* [Фрагмент страницы]:
┌──
Проблема существа определения жизни.
Когда говорят и пишут «наука», чаще всего имеют в виду результаты научных исследований или совокупность научных знаний. Но наука это еще и люди, получающие эти результаты и создающие это знание — математики, физики, химики, биологи, психологи, философы, социологи, историки, филологи, специалисты технических и других наук, которые объединены в национальные отряды, составляющие российскую, американскую, японскую науку. Если в первом аспекте наука изучается логикой науки, то во втором — ее социологией. В совокупности они составляют дисциплину, которая у нас называется науковедением, а на Западе — наукой о науке. Многие ее проблемы пересекаются с информатикой. Наука как социальное явление претерпевает большие изменения, но еще быстрее меняются наши представления о науке, точнее, о совокупной области науки и техники.
В изучении социологических тенденций развития науки в последние десятилетия наблюдается значительный прогресс. Большинство отечественных и зарубежных исследователей в этой области отмечает несоответствие между традиционными концепциями науки и современными ее социологическими моделями. Интересные взгляды на этот счет принадлежат видному английскому физику Джону Займану, известному своими оригинальными работами по социологии науки. По его мнению, все многообразие прежних представлений о науке как социальном явлении можно свести к двум традиционным концепциям — прикладной и теоретической.
Первая из них, называемая им «инструментальной», характерна для представителей политических и экономических кругов. В ней наука и техника, обычно обозначаемые как исследования и разработки, рассматриваются в качестве инструмента для решения социальных и экономических проблем. При достаточных организации и финансировании этот «черный ящик» позволяет получать необходимые консультации, решения, изобретения. Ей противостоит теоретическая концепция науки, трактуемая как модель «открытия» и бытующая в сферах образования, культуры и науки. В соответствии с этой моделью ученый, исследуя законы природы, приходит к новым открытиям, пополняющим общечеловеческое знание, которое служит объектом применения в технике.
Надо сказать, что эти концепции в какой-то мере соответствуют нашим представлениям о прикладной и фундаментальной науке, первая из которых служит для непосредственного внедрения ее результатов в народное хозяйство, а вторая меняет наши воззрения на окружающий нас или находящийся внутри нас мир. Обе модели, имеющие достаточно глубокие исторические корни, неадекватны современному состоянию науки и техники. В них отсутствуют существенные элементы для понимания истинного положения этой совокупной области в обществе.
└──
* [Раздел данных]:
┌──
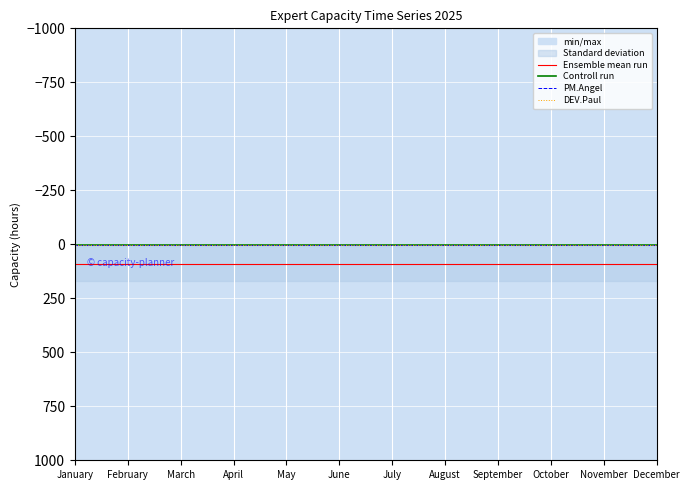

How many lines are shown in the chart?

4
└──
* [Что сделать]:
a) Как, согласно фрагменту страницы, называется на Западе дисциплина, которую у нас называют науковедением?
b) Назовите все национальные науки, которые фрагмент страницы приводит в качестве примеров.
c) Продолжите фрагмент страницы о социологии науки, начиная сразу после его последнего предложения.
Строки представляют собой отдельный материал, независимый от фрагмента страницы.

* [Ответы на задания]:
a) Наукой о науке.

b) Российская, американская, японская.

c)
Анализ своей новой модели науки Дж.Займан начинает с рассмотрения ее внутренних параметров, к которым наряду с традиционными элементами «ученый» и «знание» он относит «научное сообщество» (рис. 2). На пересечении этих элементов обозначены такие понятия, как «незримый коллектив», «научная парадигма», «научная коммуникация» и ряд других, которые были введены в научный оборот в последние десятилетия и существенно продвинули наше понимание социального механизма науки.
Эти понятия он связывает с именами известных западных социологов науки Майкла Поланьи, Роберта Мертона, Томаса Куна и философа Карла Поппера. Конечно, список этот неполон даже в рамках западной социологии: в нем отсутствуют имена Джона Бернала, Дирека Прайса, Уильяма Гарвея, Белвера Гриффита, Генри Смола. Если же обратиться к отечественному науковедению, то вряд ли можно не упоминать работы Г.М.Доброва, В.В.Налимова, Н.И.Родного, С.Р.Микулинского, Э.М.Мирского и других исследователей, внесших существенный вклад в современное представление о положении науки в обществе.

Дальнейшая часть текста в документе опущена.